The utility ideally exports a single method that takes a path to the authorsData.json file, which is src/site/_data/authorsData.json for web.dev and site/_data/authorsData.json for d.c.c, reads this file, loops over all authors and looks for a to-be-introduced external key like so:

  "paulkinlan": {
    "homepage": "https://paul.kinlan.me/",
    "twitter": "paul_kinlan",
    "mastodon": "https://status.kinlan.me/@paul",
    "image": "image/T4FyVKpzu4WKF1kBNvXepbi08t52/0O1ZGr2P0l9oTKabyUK5.jpeg",
    "external": [
       {
          "label": "Blog",
          "url": "https://paul.kinlan.me/index.xml",
       },
       {
           "url": "https://developer.chrome.com/authors/paulkinlan/feed.xml"
        }
    ]
  },

fetches the feeds from the sources in external, normalizes them and writes a JSON file containing all data needed for the updated author page layout to a specified location. The idea is to have a utility that can then be easily used for an external data job in the web.dev and d.c.c repos, just passing in the path instead of duplicating the logic to both sites.

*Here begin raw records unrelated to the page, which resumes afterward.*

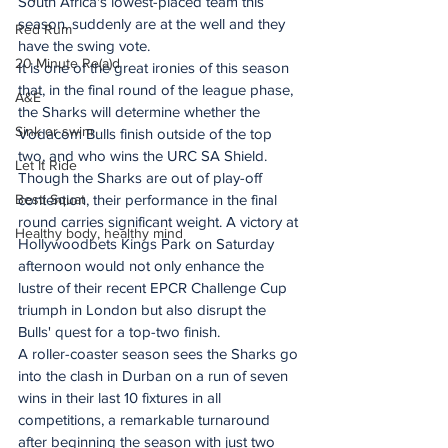
South Africa's lowest-placed team this 
season, suddenly are at the well and they 
Red Rum
have the swing vote.
20 Minute Re(a)d
It is one of the great ironies of this season 
that, in the final round of the league phase, 
A&E
the Sharks will determine whether the 
Sink or swim
Vodacom Bulls finish outside of the top 
two, and who wins the URC SA Shield.
Let It Ride
Though the Sharks are out of play-off 
Besti Squat
contention, their performance in the final 
round carries significant weight. A victory at 
Healthy body, healthy mind
Hollywoodbets Kings Park on Saturday 
afternoon would not only enhance the 
lustre of their recent EPCR Challenge Cup 
triumph in London but also disrupt the 
Bulls' quest for a top-two finish.
A roller-coaster season sees the Sharks go 
into the clash in Durban on a run of seven 
wins in their last 10 fixtures in all 
competitions, a remarkable turnaround 
after beginning the season with just two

Before implementation starts, please write a plan for the implementation in a design doc.

mamieorine commented 1 year ago

The implementation plan has been approved by Matthias. The development following the plan is in progress.

mamieorine commented 1 year ago

We need more examples of RSS sources to implement the method to deal with feeds from arbitrary sources. Matthias sent the email to the team to ask for their personal presence, such as their Youtube channel or their website. Thus, this ticket has been paused for now until we have more examples of the author's blogs.